> _Input material_
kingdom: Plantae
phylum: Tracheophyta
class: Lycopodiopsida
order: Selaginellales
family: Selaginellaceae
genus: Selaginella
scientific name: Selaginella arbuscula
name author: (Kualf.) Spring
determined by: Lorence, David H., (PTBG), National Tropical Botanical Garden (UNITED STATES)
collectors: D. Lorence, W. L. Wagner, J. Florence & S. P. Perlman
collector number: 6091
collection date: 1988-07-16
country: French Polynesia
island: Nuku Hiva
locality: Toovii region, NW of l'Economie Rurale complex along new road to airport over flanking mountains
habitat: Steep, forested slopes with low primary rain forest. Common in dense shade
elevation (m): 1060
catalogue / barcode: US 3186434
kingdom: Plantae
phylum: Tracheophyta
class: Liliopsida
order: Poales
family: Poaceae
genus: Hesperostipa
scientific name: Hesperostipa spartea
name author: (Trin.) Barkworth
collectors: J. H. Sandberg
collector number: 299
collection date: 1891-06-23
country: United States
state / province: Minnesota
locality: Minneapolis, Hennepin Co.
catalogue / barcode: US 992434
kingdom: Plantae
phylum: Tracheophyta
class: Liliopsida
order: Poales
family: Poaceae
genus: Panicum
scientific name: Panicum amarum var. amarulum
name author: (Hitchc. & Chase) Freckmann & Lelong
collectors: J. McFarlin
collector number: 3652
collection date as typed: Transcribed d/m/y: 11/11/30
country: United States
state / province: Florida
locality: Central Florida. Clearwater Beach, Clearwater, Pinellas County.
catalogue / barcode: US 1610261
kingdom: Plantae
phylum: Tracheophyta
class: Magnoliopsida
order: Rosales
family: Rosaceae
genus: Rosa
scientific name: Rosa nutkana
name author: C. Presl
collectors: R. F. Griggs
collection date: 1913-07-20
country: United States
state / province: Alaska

> _Instructions for the task_
Please arrange every line of the material above as a JSON list of strings, one string per line, with any blank lines left out.

> _Solution for this task_
[
  "kingdom: Plantae",
  "phylum: Tracheophyta",
  "class: Lycopodiopsida",
  "order: Selaginellales",
  "family: Selaginellaceae",
  "genus: Selaginella",
  "scientific name: Selaginella arbuscula",
  "name author: (Kualf.) Spring",
  "determined by: Lorence, David H., (PTBG), National Tropical Botanical Garden (UNITED STATES)",
  "collectors: D. Lorence, W. L. Wagner, J. Florence & S. P. Perlman",
  "collector number: 6091",
  "collection date: 1988-07-16",
  "country: French Polynesia",
  "island: Nuku Hiva",
  "locality: Toovii region, NW of l'Economie Rurale complex along new road to airport over flanking mountains",
  "habitat: Steep, forested slopes with low primary rain forest. Common in dense shade",
  "elevation (m): 1060",
  "catalogue / barcode: US 3186434",
  "kingdom: Plantae",
  "phylum: Tracheophyta",
  "class: Liliopsida",
  "order: Poales",
  "family: Poaceae",
  "genus: Hesperostipa",
  "scientific name: Hesperostipa spartea",
  "name author: (Trin.) Barkworth",
  "collectors: J. H. Sandberg",
  "collector number: 299",
  "collection date: 1891-06-23",
  "country: United States",
  "state / province: Minnesota",
  "locality: Minneapolis, Hennepin Co.",
  "catalogue / barcode: US 992434",
  "kingdom: Plantae",
  "phylum: Tracheophyta",
  "class: Liliopsida",
  "order: Poales",
  "family: Poaceae",
  "genus: Panicum",
  "scientific name: Panicum amarum var. amarulum",
  "name author: (Hitchc. & Chase) Freckmann & Lelong",
  "collectors: J. McFarlin",
  "collector number: 3652",
  "collection date as typed: Transcribed d/m/y: 11/11/30",
  "country: United States",
  "state / province: Florida",
  "locality: Central Florida. Clearwater Beach, Clearwater, Pinellas County.",
  "catalogue / barcode: US 1610261",
  "kingdom: Plantae",
  "phylum: Tracheophyta",
  "class: Magnoliopsida",
  "order: Rosales",
  "family: Rosaceae",
  "genus: Rosa",
  "scientific name: Rosa nutkana",
  "name author: C. Presl",
  "collectors: R. F. Griggs",
  "collection date: 1913-07-20",
  "country: United States",
  "state / province: Alaska"
]